Uterine fibroids are non cancerous growths that develop in or around the uterus and affect millions of women worldwide. Although fibroids afflict women of any age or ethnic background, research studies reveal an alarming disparity in fibroid rates in Black women when compared to other racial and ethnic groups.
According to a study published in the American Journal of Obstetrics and Gynecology, by age 50, about 80% of Black women have fibroids compared to 70% of white women. Furthermore, fibroids tend to occur at an earlier age, grow larger, and cause more severe symptoms in Black women. In fact, nearly 25% of Black women between 18 and 30 will experience symptoms from their fibroids compared to about 6% of white women, and by age 35, that number increases to 60%. (https://www.verywellhealth.com/).
In addition to fibroid rates, there are differences in treatments once fibroids are found because, on average, Black women receive more invasive treatments than white women. Black women are 7 times more likely to undergo a hysterectomy (surgical removal of part or all of the uterus) to treat uterine fibroids compared to non-Hispanic white women. In addition, the National Institute of Health indicates that Black women are 2 times more likely to have “open” or more invasive surgery to remove their uterus and less likely to have laparoscopic (made with a few small incisions) hysterectomies than white women.
Hormonal imbalances and chronic stress are some of the reasons given for these differences. Hormonal imbalances – like higher levels of estrogen and progesterone – can increase fibroid growth. Furthermore, in the United States, Black women experience higher levels of chronic stress due to systematic social inequalities. Higher stress levels are linked to increased levels of cortisol (a major stress hormone), and higher levels of cortisol then influence the growth of uterine fibroids.
Other issues like inequities in the healthcare system, medical mistrust due to consistent mistreatment and misdiagnoses, limited access to quality healthcare and lack of health education worsen the problem. Diet and lifestyle also contribute to the disparity. Women with healthier diets and lower weight have better results. However, one in five Black households are located in a food desert, with little access to grocery stores, restaurants, and farmers markets. Instead food deserts tend to have processed foods, caffeine, and fried foods — which may increase fibroid production or inflammation. All of these factors make it difficult for Black women to manage fibroids.
Quality of Life
Fibroids cause physical discomfort and a host of other problems. They can cause heavy and prolonged menstrual bleeding, pelvic pain, urinary frequency, infertility, miscarriage, preterm labor, placental abruption, fetal growth restriction, and require childbirth by cesarean delivery. The mental health effects of dealing with chronic pain, reproductive challenges, and the stigma about fibroids can cause anxiety, depression, and reduced quality of life. These complications can take a toll on Black women’s professional and personal lives. The symptoms may result in missed workdays, reduced productivity, and financial strain due to higher healthcare costs. The stigma surrounding fibroids also can affect relationships, self-esteem, and body image.

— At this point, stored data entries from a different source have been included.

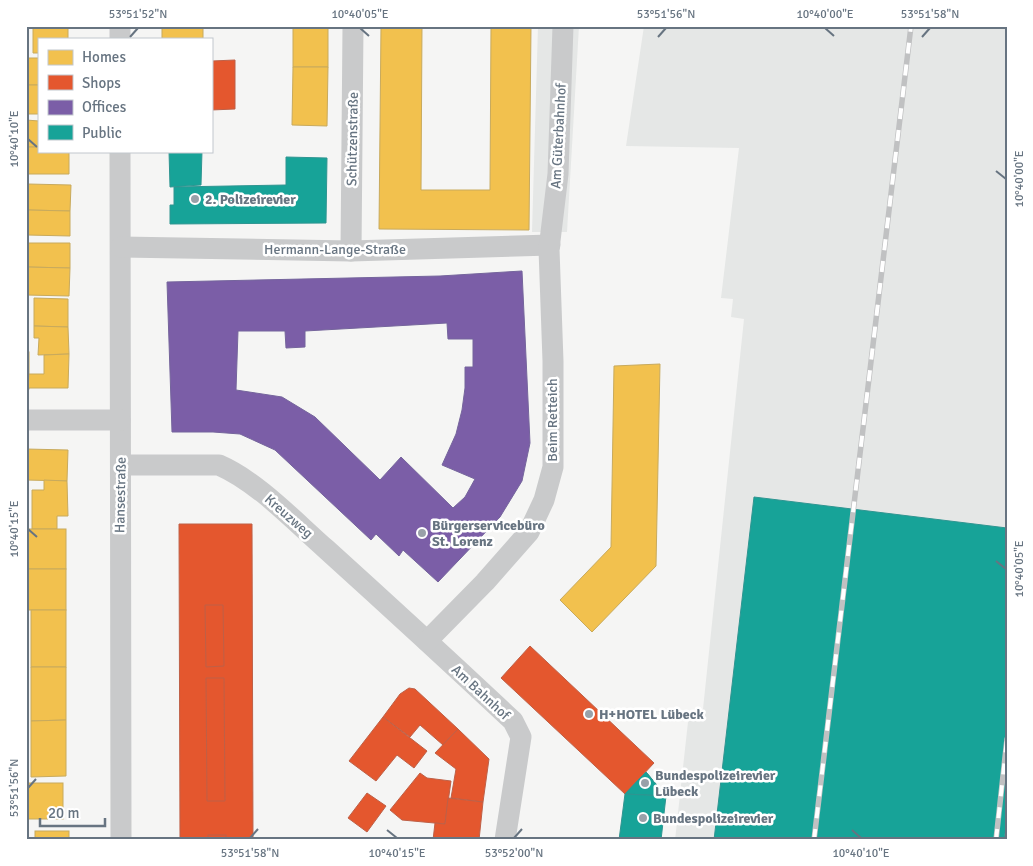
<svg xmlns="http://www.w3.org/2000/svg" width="1033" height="866" viewBox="0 0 1033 866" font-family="Signika,sans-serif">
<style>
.built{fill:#e5e7e6}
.homes{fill:#f2c14e;stroke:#c8aa5d}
.shops{fill:#e4572e;stroke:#be6047}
.offices{fill:#7b5ea7;stroke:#75659c;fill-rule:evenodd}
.public{fill:#17a398;stroke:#2f9591}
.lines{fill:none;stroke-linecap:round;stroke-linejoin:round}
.minor{stroke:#c9cacb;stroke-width:21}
.rail-casing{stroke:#c0c1c2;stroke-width:5.5}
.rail{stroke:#fff;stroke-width:4;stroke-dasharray:11;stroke-linecap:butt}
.ticks{fill:none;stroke:#677481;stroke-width:2}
.poi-dot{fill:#99a1a9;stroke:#fff;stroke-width:2}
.labels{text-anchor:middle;stroke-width:5;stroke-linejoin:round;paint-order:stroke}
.street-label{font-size:14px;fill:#677481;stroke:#fff}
.poi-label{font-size:14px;font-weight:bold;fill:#677481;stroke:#fff;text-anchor:start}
.neatline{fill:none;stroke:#677481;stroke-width:2}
.ticks-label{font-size:12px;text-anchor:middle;fill:#677481}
</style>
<rect width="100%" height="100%" fill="#f5f5f4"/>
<g class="built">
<path d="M538,26h41l-12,206h-35z"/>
<path d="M644,26h363v814h-332l13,-118 15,-13 41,-390 -13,-2 2,-18 -12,-1 18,-150 -113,-2z"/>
</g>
<g class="homes">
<path d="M26,26h42v2z"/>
<rect x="162" y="26" width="41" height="13"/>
<rect x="293" y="26" width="35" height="41"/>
<path d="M381,26h41l-1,164h69l1,-164h40l-2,204 -150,-1z"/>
<path d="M33,27l35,1v11h-29v14h-6z"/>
<rect x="26" y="58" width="13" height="27"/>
<path d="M293,67h35l-1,59 -35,-1z"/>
<rect x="26" y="85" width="13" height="29"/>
<path d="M26,120l13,1v26h-13z"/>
<path d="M28,147h11v4h30v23h-41z"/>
<path d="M28,184l43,1 -1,26 -42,-1z"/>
<path d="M28,210l42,1v25l-43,-1z"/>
<path d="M26,243h44v25l-43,-1z"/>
<path d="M27,267l43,1 -1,28 -43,-1z"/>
<path d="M34,298l34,1v28l-34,-1z"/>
<path d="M34,326l34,1 1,27 -31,1 1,-17h-5z"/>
<rect x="26" y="352" width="3" height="37"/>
<path d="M69,354l-1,34h-40l1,-14h15v-19z"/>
<path d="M660,364l-4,202 -64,66 -32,-32 51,-53 3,-181z"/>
<path d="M26,449l42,1 -1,31 -41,-1z"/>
<path d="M44,480l23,1 1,35h-11v13h-25v-39h12z"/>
<rect x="26" y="529" width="40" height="40"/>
<rect x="26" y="569" width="40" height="41"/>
<rect x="31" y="610" width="35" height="57"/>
<path d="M31,667h35v53l-35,1z"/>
<path d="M66,720v56l-35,1v-56z"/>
<rect x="26" y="783" width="37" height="36"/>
<rect x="35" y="831" width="34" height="9"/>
</g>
<g class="shops">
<path d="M211,51l1,10 23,-1v49l-24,1z"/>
<path d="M179,524h73l1,316h-73z"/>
<path d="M205,605h18l1,61 -18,1z"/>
<path d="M530,646l124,117 -29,31 -124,-116z"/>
<path d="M206,678h18l1,123h-18z"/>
<path d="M409,688l6,1 43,40 -15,16 -23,-20 -10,12 -27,-20 17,-23z"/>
<path d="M383,717l44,34 -13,17 -17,-13 -21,26 -27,-20z"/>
<path d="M458,729l31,30 -6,43 -32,-4 5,-29 -21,-16z"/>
<path d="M420,773l7,5 24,3 -6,43 -43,-4 -12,-10z"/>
<path d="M367,793l19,13 -19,26 -19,-14z"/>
<path d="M448,798l35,4 -4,38h-46l2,-17 10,1z"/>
<rect x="208" y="835" width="18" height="5"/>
</g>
<path class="offices" d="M522,271l8,172 -8,38 -22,36 -62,65 -35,-32 -4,6 -23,-22 -5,6 -96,-90 -35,-16 -27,-2h-41l-5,-150 273,-6zM447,323l1,16h25v28h-8v21l-3,22 -6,24 -14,31 33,14 -10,18 -12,11 -52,-51 -21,23 -65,-63 -33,-20 -46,-7 2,-59h47l1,17 19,-1v-16z"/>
<g class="public">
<path d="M169,151h33l-1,34 -31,2z"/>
<path d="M286,157l41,1 -1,65 -156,1v-19h4v-18l112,-2z"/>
<path d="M754,497l253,31v292l-3,20h-290z"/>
<path d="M646,772l20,24 -41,-2z"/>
<path d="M646,772l20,24 -41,-2z"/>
<path d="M625,794l41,2 -5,44h-42z"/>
</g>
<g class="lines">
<g class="minor">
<path d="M120,26v13"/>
<path d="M120,151c1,230 0,459 1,689"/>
<path d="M121,247l230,4 199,-6"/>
<path d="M351,251l2,-225"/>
<path d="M26,420h94"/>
<path d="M121,465h98c39,17 75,56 107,84 63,57 125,114 187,172l8,16 -16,103"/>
<path d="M427,641l58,-59 44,-50 15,-32 9,-33v-106l-4,-112 9,-75 5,-148"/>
</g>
<defs>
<g id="rail">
<path d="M814,840l97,-814"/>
<path d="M996,840l11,-101"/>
</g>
</defs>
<use href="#rail" class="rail-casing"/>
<use href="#rail" class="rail"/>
</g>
<path class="ticks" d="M360,28l9,8M825,28l9,8M130,37l8,-9M658,37l8,-9M922,37l8,-9M28,139l9,8M996,171l10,8M28,529l9,8M996,561l10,8M28,788l8,-9M387,830l10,8M852,830l9,8M250,838l8,-9M514,838l8,-9"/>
<g class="poi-dot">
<circle cx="195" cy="199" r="5"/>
<circle cx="422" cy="533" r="5"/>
<circle cx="589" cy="714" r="5"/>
<circle cx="645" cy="783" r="5"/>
<circle cx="643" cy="818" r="5"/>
</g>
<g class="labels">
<g class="street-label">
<text transform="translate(558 136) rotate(-87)" y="5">Am Güterbahnhof</text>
<text transform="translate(352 139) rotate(-89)" y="5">Schützenstraße</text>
<text x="335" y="254">Hermann-Lange-Straße</text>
<text transform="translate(552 420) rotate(-90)" y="5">Beim Retteich</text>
<text transform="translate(120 495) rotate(-89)" y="5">Hansestraße</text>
<text transform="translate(289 516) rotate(41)" y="5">Kreuzweg</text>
<text transform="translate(481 692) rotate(43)" y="5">Am Bahnhof</text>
</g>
<g class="poi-label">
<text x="205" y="204">2. Polizeirevier</text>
<text x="432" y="530">Bürgerservicebüro<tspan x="432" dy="16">St. Lorenz</tspan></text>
<text x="599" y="719">H+HOTEL Lübeck</text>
<text x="655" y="780">Bundespolizeirevier<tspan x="655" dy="16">Lübeck</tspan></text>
<text x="653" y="823">Bundespolizeirevier</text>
</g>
</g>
<rect width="1033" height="866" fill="none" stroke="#ffffff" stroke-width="55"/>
<rect x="38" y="38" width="175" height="115" fill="#ffffff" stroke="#c2c7cd"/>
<rect x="48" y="50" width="25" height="15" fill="#f2c14e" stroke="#c2c7cd"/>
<text x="82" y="62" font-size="15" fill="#677481">Homes</text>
<rect x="48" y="75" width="25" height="15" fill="#e4572e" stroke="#c2c7cd"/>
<text x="82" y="88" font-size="15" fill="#677481">Shops</text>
<rect x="48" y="100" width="25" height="15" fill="#7b5ea7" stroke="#c2c7cd"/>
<text x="82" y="112" font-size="15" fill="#677481">Offices</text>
<rect x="48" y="125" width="25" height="15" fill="#17a398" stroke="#c2c7cd"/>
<text x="82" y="138" font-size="15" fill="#677481">Public</text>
<path d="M40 818v8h65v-8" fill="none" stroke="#677481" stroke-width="2.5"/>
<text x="48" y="818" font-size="15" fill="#677481" stroke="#ffffff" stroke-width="4" paint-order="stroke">20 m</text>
<rect x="28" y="28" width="978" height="810" class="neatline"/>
<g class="ticks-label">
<text x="138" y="18">53°51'52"N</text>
<text x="360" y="18">10°40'05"E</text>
<text x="666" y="18">53°51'56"N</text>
<text x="825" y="18">10°40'00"E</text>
<text x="930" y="18">53°51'58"N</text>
<text transform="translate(14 139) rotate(-90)" y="4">10°40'10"E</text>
<text transform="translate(1019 179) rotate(-90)" y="4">10°40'00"E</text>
<text transform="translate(14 529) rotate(-90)" y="4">10°40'15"E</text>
<text transform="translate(1019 569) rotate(-90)" y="4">10°40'05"E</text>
<text transform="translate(14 788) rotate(-90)" y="4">53°51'56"N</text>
<text x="250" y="857">53°51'58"N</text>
<text x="397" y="857">10°40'15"E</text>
<text x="514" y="857">53°52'00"N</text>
<text x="861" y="857">10°40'10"E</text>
</g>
</svg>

Understanding the broader life impacts of uterine fibroids is important to advocating for comprehensive support and treatment options for Black women.
What can be done?
Reducing these disparities means addressing the many reasons why they exist. These efforts must include improving access to quality healthcare – through community health clinics, telemedicine services, and culturally competent medical providers. Education also plays an important role in empowering patients to make informed health decisions. We must raise awareness about fibroids, including risk factors, symptoms, and treatment options, in order to advocate for our own well-being. Public health campaigns, community workshops, and online resources can disseminate accurate information, dispel myths surrounding fibroids and empower patients to advocate for better health.
If you have fibroids, researching various treatment options is critically important. While surgical interventions like hysterectomy are common, other less invasive therapies, like uterine fibroid embolization, show promise in preserving fertility. Increased funding for fibroid research also is necessary to develop more targeted and effective treatment options.